### DIRECTIONS:
A word-for-word copy of the entries is needed, and it should contain no images.
━━━━━ SOURCE INFORMATION
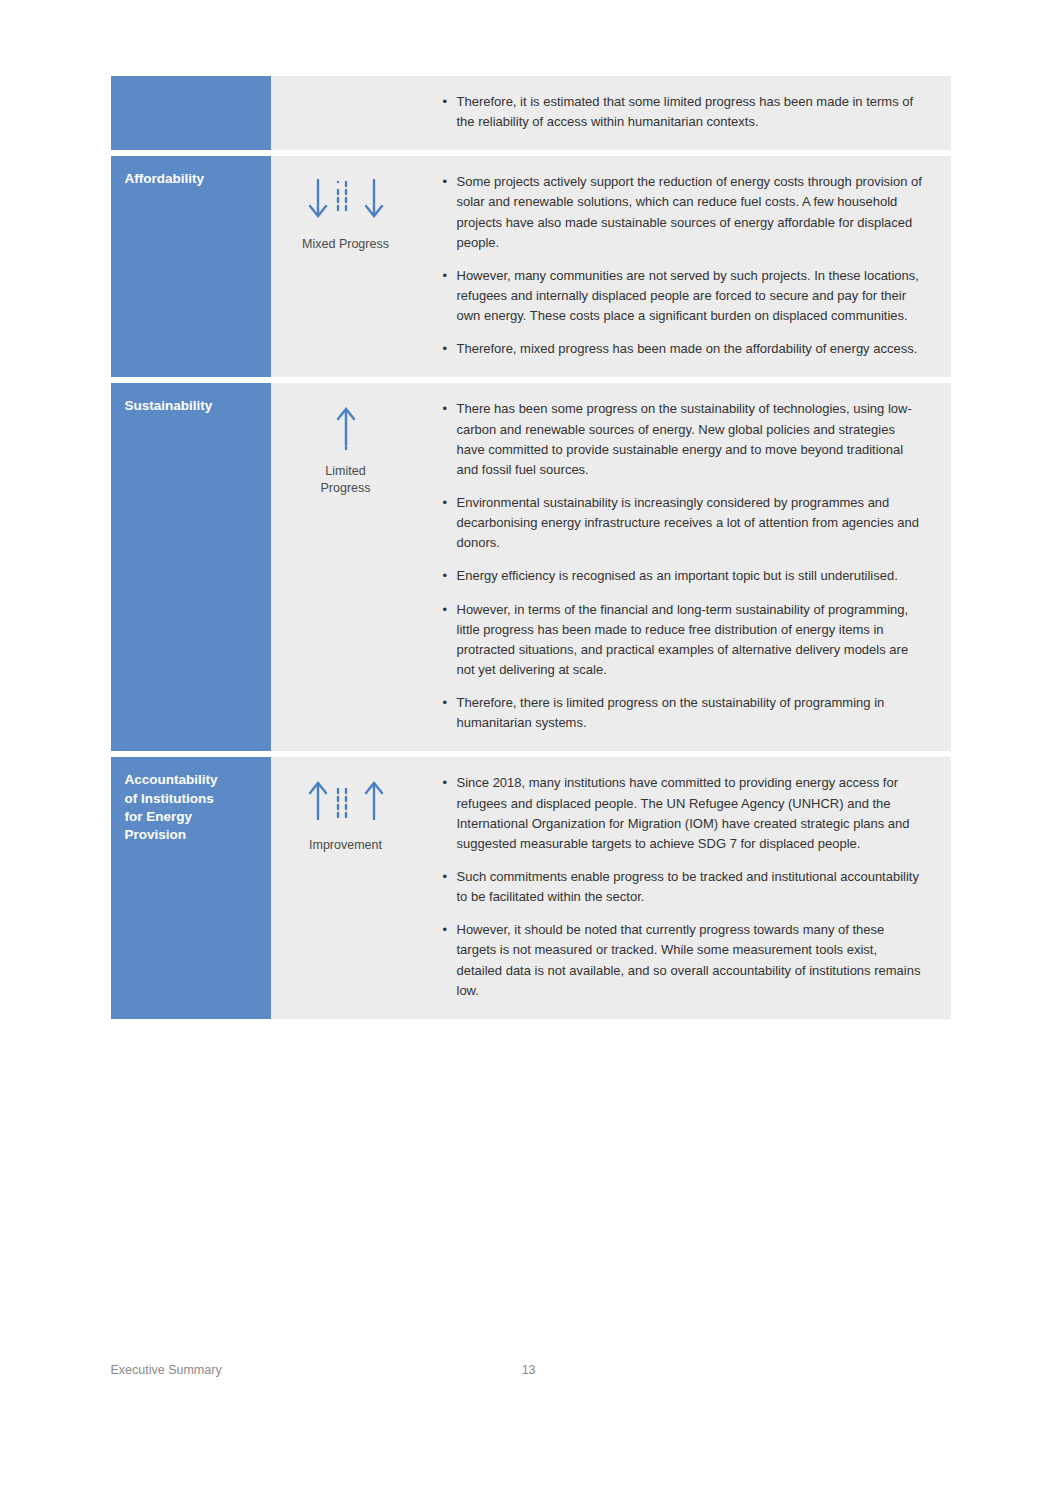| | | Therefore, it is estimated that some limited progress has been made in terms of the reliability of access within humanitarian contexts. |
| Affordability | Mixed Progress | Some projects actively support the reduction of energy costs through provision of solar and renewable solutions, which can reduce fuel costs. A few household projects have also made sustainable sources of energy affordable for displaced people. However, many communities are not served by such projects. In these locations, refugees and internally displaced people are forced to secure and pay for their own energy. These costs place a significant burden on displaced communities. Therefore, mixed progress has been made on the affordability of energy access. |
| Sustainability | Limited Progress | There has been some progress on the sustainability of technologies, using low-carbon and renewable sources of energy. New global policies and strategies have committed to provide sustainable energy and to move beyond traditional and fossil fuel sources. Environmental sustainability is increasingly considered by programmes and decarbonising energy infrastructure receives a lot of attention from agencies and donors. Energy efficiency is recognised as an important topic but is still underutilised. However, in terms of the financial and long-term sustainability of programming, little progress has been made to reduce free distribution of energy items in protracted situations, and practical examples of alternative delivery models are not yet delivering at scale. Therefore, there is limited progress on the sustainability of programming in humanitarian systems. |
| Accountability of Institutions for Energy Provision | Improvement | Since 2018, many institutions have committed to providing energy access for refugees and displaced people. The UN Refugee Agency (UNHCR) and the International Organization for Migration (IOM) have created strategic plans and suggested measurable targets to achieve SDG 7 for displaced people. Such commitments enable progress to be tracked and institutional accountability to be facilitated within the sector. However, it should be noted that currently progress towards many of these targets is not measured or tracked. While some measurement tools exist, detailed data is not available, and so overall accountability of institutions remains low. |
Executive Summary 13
━━━━━━━━━━
### WRITTEN RESPONSE:
| | | Therefore, it is estimated that some limited progress has been made in terms of the reliability of access within humanitarian contexts. |
| Affordability | Mixed Progress | Some projects actively support the reduction of energy costs through provision of solar and renewable solutions, which can reduce fuel costs. A few household projects have also made sustainable sources of energy affordable for displaced people. However, many communities are not served by such projects. In these locations, refugees and internally displaced people are forced to secure and pay for their own energy. These costs place a significant burden on displaced communities. Therefore, mixed progress has been made on the affordability of energy access. |
| Sustainability | Limited Progress | There has been some progress on the sustainability of technologies, using low-carbon and renewable sources of energy. New global policies and strategies have committed to provide sustainable energy and to move beyond traditional and fossil fuel sources. Environmental sustainability is increasingly considered by programmes and decarbonising energy infrastructure receives a lot of attention from agencies and donors. Energy efficiency is recognised as an important topic but is still underutilised. However, in terms of the financial and long-term sustainability of programming, little progress has been made to reduce free distribution of energy items in protracted situations, and practical examples of alternative delivery models are not yet delivering at scale. Therefore, there is limited progress on the sustainability of programming in humanitarian systems. |
| Accountability of Institutions for Energy Provision | Improvement | Since 2018, many institutions have committed to providing energy access for refugees and displaced people. The UN Refugee Agency (UNHCR) and the International Organization for Migration (IOM) have created strategic plans and suggested measurable targets to achieve SDG 7 for displaced people. Such commitments enable progress to be tracked and institutional accountability to be facilitated within the sector. However, it should be noted that currently progress towards many of these targets is not measured or tracked. While some measurement tools exist, detailed data is not available, and so overall accountability of institutions remains low. |
Executive Summary 13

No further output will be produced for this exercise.